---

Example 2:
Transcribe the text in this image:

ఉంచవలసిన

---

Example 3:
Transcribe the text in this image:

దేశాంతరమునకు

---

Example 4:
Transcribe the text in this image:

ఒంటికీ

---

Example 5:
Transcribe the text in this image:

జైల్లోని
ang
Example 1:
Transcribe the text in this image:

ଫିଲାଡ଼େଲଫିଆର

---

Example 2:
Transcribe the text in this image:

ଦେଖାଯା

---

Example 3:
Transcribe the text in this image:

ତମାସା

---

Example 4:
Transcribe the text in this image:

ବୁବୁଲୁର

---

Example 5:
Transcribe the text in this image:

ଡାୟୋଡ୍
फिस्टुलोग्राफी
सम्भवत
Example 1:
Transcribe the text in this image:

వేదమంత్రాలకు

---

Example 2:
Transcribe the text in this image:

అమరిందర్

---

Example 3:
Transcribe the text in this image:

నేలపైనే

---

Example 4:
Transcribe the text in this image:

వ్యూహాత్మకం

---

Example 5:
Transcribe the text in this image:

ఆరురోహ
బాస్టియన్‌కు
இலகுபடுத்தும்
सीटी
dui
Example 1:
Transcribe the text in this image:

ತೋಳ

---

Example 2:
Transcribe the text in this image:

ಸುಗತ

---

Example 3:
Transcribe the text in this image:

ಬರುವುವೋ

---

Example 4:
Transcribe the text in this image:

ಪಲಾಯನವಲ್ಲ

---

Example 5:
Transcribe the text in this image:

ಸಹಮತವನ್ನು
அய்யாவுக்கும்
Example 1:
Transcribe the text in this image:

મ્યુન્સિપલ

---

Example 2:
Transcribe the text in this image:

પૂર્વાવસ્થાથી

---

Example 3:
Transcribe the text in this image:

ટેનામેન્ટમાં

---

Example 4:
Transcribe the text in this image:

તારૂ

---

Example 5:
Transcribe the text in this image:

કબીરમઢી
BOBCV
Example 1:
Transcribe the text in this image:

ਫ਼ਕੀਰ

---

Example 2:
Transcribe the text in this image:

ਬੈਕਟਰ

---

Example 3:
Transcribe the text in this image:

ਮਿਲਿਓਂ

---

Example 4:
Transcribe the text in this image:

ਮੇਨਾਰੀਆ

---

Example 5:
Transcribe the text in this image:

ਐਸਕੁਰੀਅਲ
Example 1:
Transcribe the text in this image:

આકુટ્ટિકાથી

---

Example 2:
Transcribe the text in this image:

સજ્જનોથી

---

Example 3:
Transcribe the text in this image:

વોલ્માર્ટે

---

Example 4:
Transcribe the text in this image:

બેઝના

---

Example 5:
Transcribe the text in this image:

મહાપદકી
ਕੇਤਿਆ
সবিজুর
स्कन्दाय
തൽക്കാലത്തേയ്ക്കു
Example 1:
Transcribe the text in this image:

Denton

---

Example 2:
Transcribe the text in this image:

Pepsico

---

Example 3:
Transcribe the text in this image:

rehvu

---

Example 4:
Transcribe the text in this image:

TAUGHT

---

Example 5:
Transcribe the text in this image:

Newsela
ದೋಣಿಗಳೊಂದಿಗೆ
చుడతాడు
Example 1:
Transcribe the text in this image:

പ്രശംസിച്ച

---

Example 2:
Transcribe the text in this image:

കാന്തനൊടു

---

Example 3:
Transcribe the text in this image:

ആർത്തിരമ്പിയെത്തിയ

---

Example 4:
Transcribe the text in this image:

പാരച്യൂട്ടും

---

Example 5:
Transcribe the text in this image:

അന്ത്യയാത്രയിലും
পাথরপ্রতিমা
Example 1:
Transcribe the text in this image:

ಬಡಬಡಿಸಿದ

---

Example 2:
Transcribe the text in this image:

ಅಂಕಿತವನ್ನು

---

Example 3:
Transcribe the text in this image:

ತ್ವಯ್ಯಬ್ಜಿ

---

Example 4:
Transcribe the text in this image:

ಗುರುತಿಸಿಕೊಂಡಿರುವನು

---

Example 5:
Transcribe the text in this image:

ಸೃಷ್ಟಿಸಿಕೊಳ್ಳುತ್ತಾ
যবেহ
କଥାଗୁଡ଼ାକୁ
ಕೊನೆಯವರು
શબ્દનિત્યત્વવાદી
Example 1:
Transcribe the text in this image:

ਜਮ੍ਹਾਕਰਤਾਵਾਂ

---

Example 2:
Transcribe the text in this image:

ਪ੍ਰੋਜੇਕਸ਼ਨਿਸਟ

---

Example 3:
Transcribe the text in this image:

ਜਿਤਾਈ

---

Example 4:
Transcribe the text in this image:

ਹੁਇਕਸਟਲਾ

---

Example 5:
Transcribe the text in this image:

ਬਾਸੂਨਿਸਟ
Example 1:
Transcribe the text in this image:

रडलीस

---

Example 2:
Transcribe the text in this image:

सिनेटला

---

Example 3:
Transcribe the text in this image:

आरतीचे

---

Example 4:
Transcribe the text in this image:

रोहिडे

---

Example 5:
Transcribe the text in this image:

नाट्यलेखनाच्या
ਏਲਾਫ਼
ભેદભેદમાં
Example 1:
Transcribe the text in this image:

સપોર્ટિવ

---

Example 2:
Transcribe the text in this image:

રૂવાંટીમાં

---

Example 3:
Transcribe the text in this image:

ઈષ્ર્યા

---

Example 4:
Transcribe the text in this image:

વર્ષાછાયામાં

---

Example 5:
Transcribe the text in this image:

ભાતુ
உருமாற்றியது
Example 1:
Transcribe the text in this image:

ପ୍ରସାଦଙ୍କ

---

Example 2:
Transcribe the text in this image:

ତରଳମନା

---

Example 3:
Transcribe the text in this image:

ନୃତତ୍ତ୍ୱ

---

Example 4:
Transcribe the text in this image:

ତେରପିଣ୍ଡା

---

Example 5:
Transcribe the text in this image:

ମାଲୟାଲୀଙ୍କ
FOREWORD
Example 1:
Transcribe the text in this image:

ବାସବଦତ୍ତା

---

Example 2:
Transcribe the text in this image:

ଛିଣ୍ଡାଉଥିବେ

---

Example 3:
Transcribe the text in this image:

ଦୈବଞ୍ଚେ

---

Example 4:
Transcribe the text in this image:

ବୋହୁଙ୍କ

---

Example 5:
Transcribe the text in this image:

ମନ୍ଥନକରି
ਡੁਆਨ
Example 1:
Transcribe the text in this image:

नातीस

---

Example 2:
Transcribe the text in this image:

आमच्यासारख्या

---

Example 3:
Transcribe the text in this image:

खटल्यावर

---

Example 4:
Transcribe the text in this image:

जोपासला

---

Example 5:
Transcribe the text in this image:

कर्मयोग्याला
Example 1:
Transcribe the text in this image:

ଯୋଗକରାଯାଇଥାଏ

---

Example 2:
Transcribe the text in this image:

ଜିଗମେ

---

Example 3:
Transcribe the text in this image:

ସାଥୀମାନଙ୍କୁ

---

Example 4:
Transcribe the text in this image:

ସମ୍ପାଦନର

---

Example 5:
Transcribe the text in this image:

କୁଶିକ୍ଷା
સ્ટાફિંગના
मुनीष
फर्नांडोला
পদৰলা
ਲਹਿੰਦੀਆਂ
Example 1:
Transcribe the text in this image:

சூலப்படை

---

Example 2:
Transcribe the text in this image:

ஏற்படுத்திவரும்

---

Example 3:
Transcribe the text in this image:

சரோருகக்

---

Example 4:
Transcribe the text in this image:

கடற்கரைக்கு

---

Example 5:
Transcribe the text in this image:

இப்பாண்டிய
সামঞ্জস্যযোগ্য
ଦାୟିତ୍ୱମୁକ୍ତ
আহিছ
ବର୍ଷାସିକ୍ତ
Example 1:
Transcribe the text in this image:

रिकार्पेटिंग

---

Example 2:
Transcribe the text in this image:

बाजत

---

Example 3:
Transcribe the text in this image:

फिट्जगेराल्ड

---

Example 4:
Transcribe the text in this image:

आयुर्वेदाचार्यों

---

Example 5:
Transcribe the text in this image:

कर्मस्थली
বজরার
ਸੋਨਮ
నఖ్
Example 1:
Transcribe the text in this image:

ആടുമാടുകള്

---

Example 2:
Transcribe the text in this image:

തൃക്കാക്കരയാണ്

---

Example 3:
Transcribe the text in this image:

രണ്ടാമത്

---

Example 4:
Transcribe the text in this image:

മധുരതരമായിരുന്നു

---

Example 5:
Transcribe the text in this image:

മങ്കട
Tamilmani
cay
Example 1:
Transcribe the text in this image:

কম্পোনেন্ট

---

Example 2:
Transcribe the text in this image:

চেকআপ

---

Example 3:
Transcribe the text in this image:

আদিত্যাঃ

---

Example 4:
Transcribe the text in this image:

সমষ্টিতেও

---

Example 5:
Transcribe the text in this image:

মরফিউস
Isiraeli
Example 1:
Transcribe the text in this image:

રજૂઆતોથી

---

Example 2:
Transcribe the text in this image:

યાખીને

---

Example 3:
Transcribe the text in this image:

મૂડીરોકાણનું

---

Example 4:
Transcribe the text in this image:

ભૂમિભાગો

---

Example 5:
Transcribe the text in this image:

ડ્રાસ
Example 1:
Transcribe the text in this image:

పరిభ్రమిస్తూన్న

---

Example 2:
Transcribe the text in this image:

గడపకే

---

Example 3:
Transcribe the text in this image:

****************

Write out the listing again from its first line through the line with "ଫିଲାଡ଼େଲଫିଆର", putting "Write out" wherever "Transcribe" appears and changing nothing else.

---

Example 2:
Write out the text in this image:

ఉంచవలసిన

---

Example 3:
Write out the text in this image:

దేశాంతరమునకు

---

Example 4:
Write out the text in this image:

ఒంటికీ

---

Example 5:
Write out the text in this image:

జైల్లోని
ang
Example 1:
Write out the text in this image:

ଫିଲାଡ଼େଲଫିଆର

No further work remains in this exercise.